▶ **Tarefas e exercícios**:
1. Copie integralmente o trecho do texto sobre os incêndios florestais de “Porque a culpa” a “isso desculpa tudo.”.
2. Traduza para inglês a frase “Um caos multifacetado de onde ninguém sai limpo.”, retirada do texto sobre os incêndios florestais.

▶ **Secção do documento**:
==*==

Por ingenuidade, ainda que bem intencionada, já aqui escrevi várias vezes sobre a temática dos fogos florestais. “Fogo amigo”, “Fogo de Inverno”, “Quando o lobo é dono da floresta”, “Queima-me, que eu gosto”, entre outros. Achava que era útil.
Cabeças melhores e vozes mais autorizadas também.
O resultado? É o que está à vista na calamidade que aconteceu em Pedrógão Grande.
Em pleno Século XXI, dezenas de pessoas morrem num incêndio florestal num Portugal da União Europeia, que brinca às vacas voadoras mas é incapaz de fazer gestão corrente. Custa pensá-lo, escrevê-lo e ainda mais concebê-lo. Mas é real. Uma realidade mortal.
Não vale a pena discorrer sobre as causas da ignição e da propagação do fogo. Nem sequer sobre a resposta dada à emergência. Mesmo com uma Ministra da Administração Interna que é um marco histórico de incompetência para a função e uma estrutura de Protecção Civil que deverá responder perante a Justiça.
O problema não é deste Governo, nem do anterior, nem dos outros antes. É mesmo do regime enquanto todo. As chamas deste incêndio, somando-se às de todos os que há décadas o precederam, vêm iluminar tragicamente o falhanço de Portugal enquanto País.
Porque a culpa é de todos nós.
Entretidos no folclore da mão criminosa e dos tolinhos da aldeia, sem nunca querer conhecer os mandantes e o que sucede depois. Tolerantes para com os negligentes e as suas beatas janela fora, queimadas e demais tropelias. Foi sem querer, e isso desculpa tudo.
Indiferentes às questões de ambiente e de ordenamento do território, de gestão florestal e más opções de espécies, modelos de cultura, de construção da paisagem, onde o fogo é elemento intrínseco. Futebol, Fátima e Festival (o Salvador até doa os proveitos do CD, vejam lá!) é que é!
Apáticos ante a nomeação de titulares de cargos de decisão e gestão apenas por favor partidário, amizade ou laços de família, cuja incompetência e ignorância, condenam, nas más decisões que tomam, populações ao êxodo, à miséria e à morte. Primeiro os nossos, não é?
Coniventes com a corrupção (principalmente moral) que monta negócios obscuros – e até já descarados – em torno do combate aos incêndios, da transformação fundiária, do mercado da madeira queimada, o que seja. Clientes de especuladores, gananciosos, agiotas, que preferem manter na sua “propriedade” terrenos para os quais não têm qualquer ideia a não ser abandonar, entregar às empresas de celulose, ou talvez vender num qualquer esquema imobiliário, em vez de os entregar a quem queira trabalhar.
Um caos multifacetado de onde ninguém sai limpo.
A não ser as corporações de bombeiros. Não há palavras para descrever a abnegação e coragem com que partem para um combate desigual, onde têm noção de ser carne para canhão.

==*==

▶ **Material fornecido**:
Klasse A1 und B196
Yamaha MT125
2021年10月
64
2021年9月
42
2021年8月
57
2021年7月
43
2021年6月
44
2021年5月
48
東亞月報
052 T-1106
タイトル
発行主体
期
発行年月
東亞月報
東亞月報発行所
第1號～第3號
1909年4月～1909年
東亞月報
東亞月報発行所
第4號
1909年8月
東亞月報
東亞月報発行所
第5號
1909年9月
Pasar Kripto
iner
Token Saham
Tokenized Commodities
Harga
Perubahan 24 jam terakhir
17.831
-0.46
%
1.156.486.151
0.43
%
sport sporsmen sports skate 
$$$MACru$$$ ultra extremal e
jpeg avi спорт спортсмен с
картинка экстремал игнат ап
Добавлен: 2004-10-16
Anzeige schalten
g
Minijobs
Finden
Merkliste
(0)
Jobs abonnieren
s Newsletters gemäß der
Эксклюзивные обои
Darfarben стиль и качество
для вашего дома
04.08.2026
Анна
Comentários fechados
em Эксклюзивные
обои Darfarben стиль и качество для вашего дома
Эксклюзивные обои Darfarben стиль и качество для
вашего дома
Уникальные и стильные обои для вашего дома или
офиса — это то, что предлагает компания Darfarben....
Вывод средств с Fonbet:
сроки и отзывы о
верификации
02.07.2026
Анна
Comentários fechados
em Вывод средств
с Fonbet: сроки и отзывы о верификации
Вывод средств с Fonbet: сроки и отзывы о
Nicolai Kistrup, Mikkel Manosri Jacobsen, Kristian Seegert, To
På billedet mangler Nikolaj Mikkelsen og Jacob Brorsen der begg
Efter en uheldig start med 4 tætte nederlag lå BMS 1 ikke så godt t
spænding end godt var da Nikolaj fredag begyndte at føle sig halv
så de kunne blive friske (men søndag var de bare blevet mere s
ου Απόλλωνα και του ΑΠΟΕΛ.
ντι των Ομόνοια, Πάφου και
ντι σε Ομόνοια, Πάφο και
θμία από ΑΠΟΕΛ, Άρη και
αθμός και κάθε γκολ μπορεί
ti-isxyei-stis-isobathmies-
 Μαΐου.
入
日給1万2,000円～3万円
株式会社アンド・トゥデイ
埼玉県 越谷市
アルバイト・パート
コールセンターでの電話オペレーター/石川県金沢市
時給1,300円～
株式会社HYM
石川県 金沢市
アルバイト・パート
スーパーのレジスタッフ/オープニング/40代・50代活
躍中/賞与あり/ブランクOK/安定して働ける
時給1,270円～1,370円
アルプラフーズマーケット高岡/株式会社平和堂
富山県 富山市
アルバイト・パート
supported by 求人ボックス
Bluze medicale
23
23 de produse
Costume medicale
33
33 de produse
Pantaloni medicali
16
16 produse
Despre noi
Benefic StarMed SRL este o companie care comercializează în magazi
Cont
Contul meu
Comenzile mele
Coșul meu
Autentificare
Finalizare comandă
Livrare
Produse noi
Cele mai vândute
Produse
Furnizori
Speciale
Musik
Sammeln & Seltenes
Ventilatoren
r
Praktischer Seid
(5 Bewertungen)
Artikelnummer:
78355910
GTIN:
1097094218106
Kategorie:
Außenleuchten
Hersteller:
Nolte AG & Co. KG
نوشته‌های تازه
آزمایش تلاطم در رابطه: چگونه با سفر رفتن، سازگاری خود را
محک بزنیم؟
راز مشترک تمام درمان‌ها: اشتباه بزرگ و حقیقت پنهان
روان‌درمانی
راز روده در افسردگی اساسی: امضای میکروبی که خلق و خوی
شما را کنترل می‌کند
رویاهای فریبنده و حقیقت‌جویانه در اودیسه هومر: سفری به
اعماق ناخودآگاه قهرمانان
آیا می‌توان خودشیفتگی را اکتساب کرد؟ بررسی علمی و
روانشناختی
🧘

==*==

▶ **Respostas às tarefas**:
1.
Porque a culpa é de todos nós.
Entretidos no folclore da mão criminosa e dos tolinhos da aldeia, sem nunca querer conhecer os mandantes e o que sucede depois. Tolerantes para com os negligentes e as suas beatas janela fora, queimadas e demais tropelias. Foi sem querer, e isso desculpa tudo.

2. A multifaceted chaos from which no one comes out clean.